> What is expected: If an entry holds a picture, drop the picture and restate the rest word for word.

> Material provided:
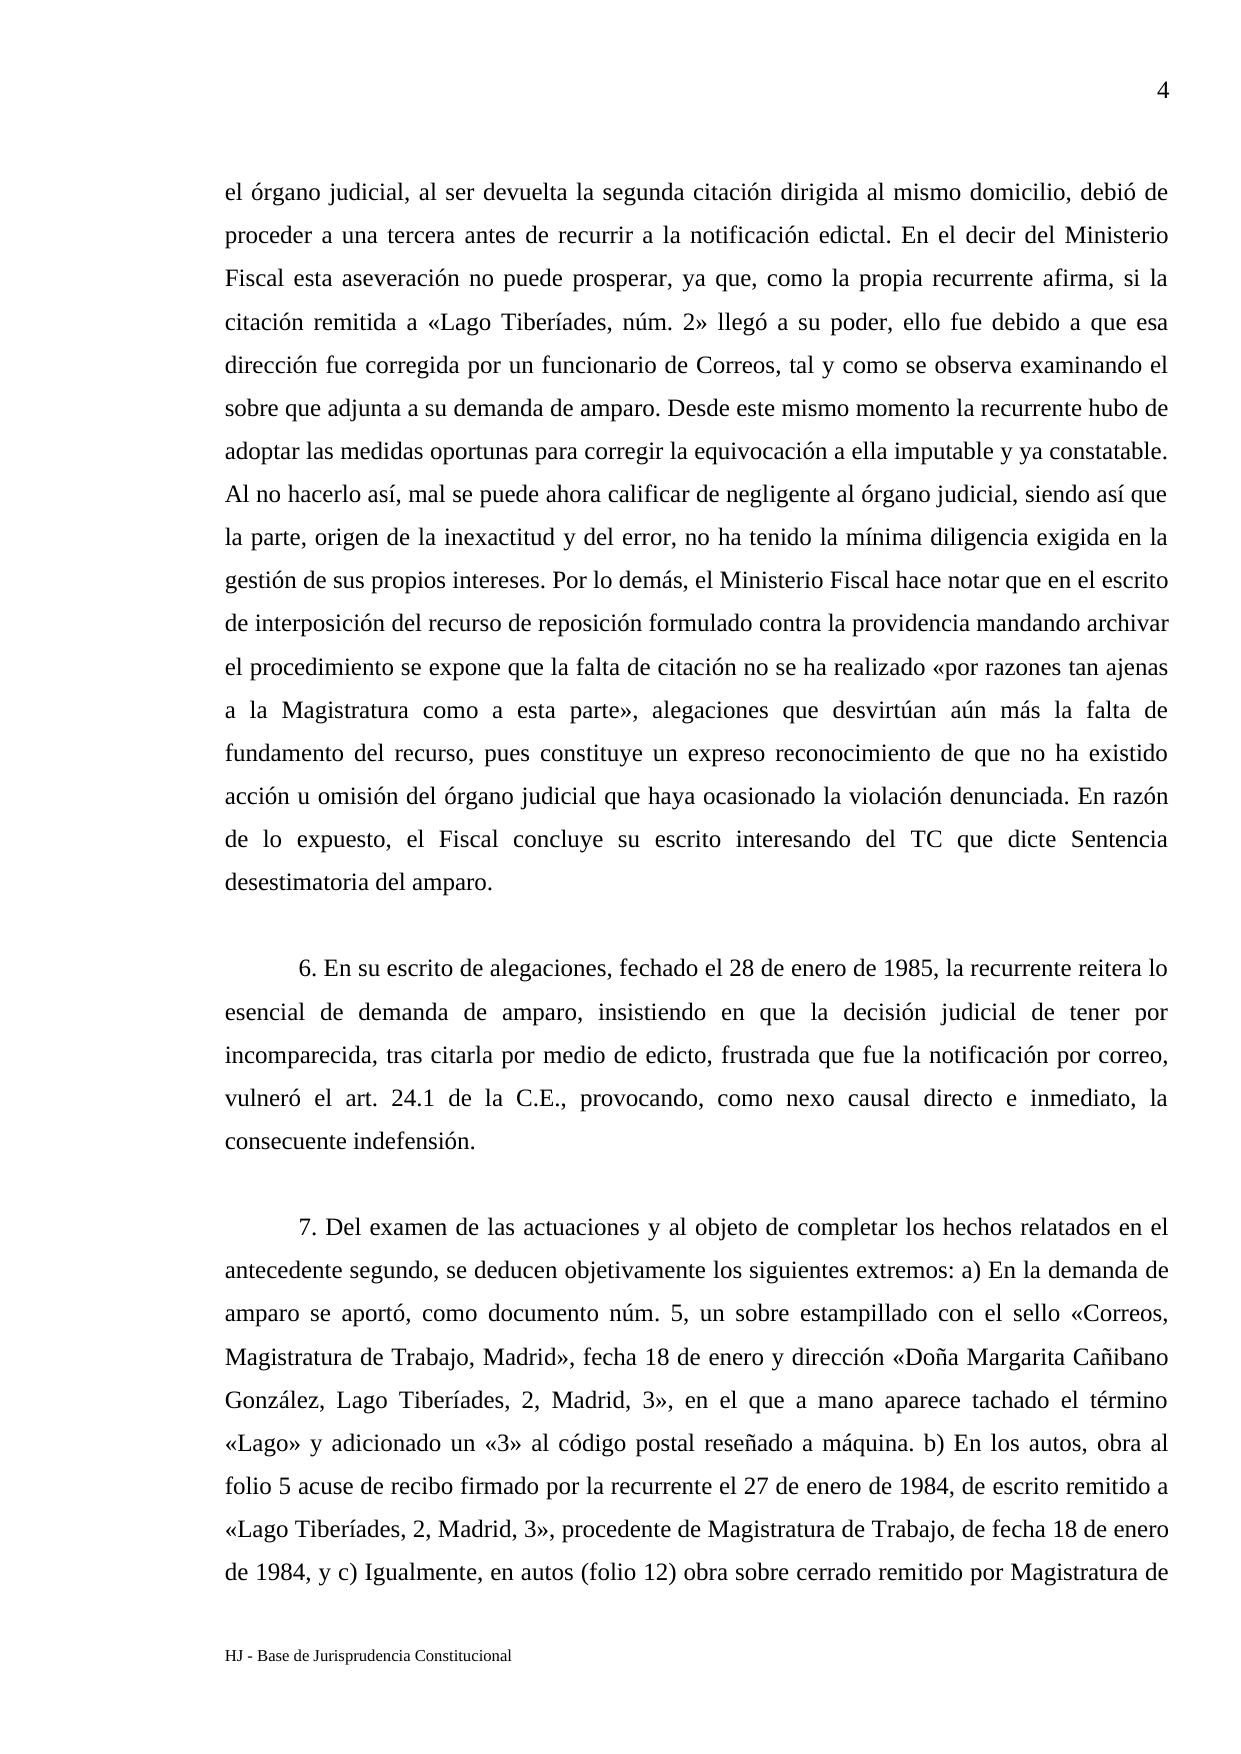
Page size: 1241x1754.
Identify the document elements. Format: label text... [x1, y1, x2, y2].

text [224, 1212, 1169, 1586]
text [224, 177, 1169, 896]
text 6. En su escrito de alegaciones, fechado el 28 de enero de 1985, la recurrente reitera lo esencial de demanda de amparo, insistiendo en que la decisión judicial de tener por incomparecida, tras citarla por medio de edicto, frustrada que fue la notificación por correo, vulneró el art. 24.1 de la C.E., provocando, como nexo causal directo e inmediato, la consecuente indefensión. [224, 953, 1169, 1155]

> Exercise answer:
Page size: 1241x1754.
Identify the document elements. Format: label text... [x1, y1, x2, y2].

text [224, 1212, 1169, 1586]
text [224, 177, 1169, 896]
text 6. En su escrito de alegaciones, fechado el 28 de enero de 1985, la recurrente reitera lo esencial de demanda de amparo, insistiendo en que la decisión judicial de tener por incomparecida, tras citarla por medio de edicto, frustrada que fue la notificación por correo, vulneró el art. 24.1 de la C.E., provocando, como nexo causal directo e inmediato, la consecuente indefensión. [224, 953, 1169, 1155]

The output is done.